Treffer: Can LLM-Generated Misinformation Be Detected: A Study On Cyber Threat Intelligence
Weitere Informationen
Given the increasing number and severity of cyber attacks, there has been a surge in cybersecurity information across various mediums such as posts, news articles, reports, and other resources. Cyber Threat Intelligence (CTI) involves processing data from these cybersecurity sources, enabling professionals and organizations to gain valuable insights. However, with the rapid dissemination of cybersecurity information, the inclusion of fake CTI can lead to severe consequences, including data poisoning attacks.

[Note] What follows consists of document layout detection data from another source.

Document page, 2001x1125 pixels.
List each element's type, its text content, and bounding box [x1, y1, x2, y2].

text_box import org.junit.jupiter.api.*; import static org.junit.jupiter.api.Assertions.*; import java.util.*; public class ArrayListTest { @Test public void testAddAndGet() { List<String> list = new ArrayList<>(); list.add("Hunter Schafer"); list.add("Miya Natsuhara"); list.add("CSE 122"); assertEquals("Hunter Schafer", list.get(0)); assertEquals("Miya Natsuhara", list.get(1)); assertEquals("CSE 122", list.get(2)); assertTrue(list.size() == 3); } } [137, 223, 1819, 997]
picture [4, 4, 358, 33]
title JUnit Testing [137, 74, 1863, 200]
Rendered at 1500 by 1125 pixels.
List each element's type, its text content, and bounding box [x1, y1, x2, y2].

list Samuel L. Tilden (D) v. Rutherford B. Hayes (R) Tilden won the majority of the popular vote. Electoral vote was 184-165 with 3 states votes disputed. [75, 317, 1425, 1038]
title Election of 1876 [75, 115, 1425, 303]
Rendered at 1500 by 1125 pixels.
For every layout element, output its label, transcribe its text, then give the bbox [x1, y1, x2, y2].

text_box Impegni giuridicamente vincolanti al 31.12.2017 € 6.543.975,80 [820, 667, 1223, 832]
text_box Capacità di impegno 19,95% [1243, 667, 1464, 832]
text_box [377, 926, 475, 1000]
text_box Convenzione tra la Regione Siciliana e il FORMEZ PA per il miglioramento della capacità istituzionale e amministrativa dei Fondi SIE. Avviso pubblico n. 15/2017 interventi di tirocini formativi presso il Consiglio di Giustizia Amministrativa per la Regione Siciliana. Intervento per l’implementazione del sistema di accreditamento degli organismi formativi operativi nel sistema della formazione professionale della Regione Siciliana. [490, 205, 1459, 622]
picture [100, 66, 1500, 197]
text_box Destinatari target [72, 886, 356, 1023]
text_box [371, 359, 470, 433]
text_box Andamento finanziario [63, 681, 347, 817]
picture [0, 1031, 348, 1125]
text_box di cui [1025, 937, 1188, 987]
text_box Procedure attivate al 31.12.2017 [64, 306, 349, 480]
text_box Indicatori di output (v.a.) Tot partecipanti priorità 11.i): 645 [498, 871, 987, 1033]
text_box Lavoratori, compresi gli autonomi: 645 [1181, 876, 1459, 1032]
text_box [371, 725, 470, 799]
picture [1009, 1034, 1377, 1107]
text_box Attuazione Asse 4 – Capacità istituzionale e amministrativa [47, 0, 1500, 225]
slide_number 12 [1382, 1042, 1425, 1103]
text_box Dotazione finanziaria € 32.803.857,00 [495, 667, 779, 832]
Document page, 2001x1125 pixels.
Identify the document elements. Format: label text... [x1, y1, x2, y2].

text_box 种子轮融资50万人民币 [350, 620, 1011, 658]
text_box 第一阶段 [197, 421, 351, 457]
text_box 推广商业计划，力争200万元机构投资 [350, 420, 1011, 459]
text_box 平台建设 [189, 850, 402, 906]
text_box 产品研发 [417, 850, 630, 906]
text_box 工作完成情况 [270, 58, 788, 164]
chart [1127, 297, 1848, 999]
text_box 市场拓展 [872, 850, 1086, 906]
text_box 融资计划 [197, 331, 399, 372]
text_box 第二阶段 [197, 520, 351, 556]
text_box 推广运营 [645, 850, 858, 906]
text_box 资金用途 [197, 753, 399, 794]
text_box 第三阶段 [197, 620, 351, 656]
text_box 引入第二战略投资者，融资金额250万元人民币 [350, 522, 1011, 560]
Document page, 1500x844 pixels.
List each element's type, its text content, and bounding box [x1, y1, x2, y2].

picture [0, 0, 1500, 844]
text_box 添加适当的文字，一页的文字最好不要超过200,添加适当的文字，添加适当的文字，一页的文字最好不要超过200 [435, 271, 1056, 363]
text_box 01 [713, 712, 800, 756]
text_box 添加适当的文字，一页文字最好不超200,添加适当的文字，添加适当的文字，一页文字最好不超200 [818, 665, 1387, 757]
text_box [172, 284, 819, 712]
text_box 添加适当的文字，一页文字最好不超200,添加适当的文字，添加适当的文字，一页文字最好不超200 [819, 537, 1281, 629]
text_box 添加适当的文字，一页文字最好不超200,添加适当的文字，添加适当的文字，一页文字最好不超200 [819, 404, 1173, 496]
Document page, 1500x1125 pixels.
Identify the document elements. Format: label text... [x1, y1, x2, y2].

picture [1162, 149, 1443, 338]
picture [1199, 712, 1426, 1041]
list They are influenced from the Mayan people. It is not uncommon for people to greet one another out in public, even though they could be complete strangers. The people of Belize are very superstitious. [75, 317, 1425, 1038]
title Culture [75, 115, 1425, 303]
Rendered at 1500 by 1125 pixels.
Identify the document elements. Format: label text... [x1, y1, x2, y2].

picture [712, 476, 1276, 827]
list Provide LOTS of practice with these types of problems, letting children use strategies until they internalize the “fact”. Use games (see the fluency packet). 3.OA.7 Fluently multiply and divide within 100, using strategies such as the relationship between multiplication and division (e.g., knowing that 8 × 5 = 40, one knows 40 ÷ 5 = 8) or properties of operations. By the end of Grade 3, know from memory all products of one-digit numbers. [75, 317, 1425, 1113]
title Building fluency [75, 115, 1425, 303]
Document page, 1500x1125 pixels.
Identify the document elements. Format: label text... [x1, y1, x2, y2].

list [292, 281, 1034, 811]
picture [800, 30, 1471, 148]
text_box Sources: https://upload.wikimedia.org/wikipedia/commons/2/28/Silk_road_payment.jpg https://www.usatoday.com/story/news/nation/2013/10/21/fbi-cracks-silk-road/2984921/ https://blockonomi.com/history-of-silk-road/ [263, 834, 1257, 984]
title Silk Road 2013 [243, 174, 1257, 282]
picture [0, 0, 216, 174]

To address this challenge, we have implemented a three-step strategy: generating synthetic CTI, evaluating the quality of the generated CTI, and detecting fake CTI. Unlike other subdomains, such as fake COVID news detection, there is currently no publicly available dataset specifically tailored for fake CTI detection research. To address this gap, we first establish a reliable groundtruth dataset by utilizing domain-specific cybersecurity data to fine-tune a Large Language Model (LLM) for synthetic CTI generation. We then employ crowdsourcing techniques and advanced synthetic data verification methods to evaluate the quality of the generated dataset, introducing a novel evaluation methodology that combines quantitative and qualitative approaches. Our comprehensive evaluation reveals that the generated CTI cannot be distinguished from genuine CTI by human annotators, regardless of their computer science background, demonstrating the effectiveness of our generation approach. We benchmark various misinformation detection techniques against our groundtruth dataset to establish baseline performance metrics for identifying fake CTI. By leveraging existing techniques and adapting them to the context of fake CTI detection, we provide a foundation for future research in this critical field. To facilitate further research, we make our code, dataset, and experimental results publicly available on GitHub.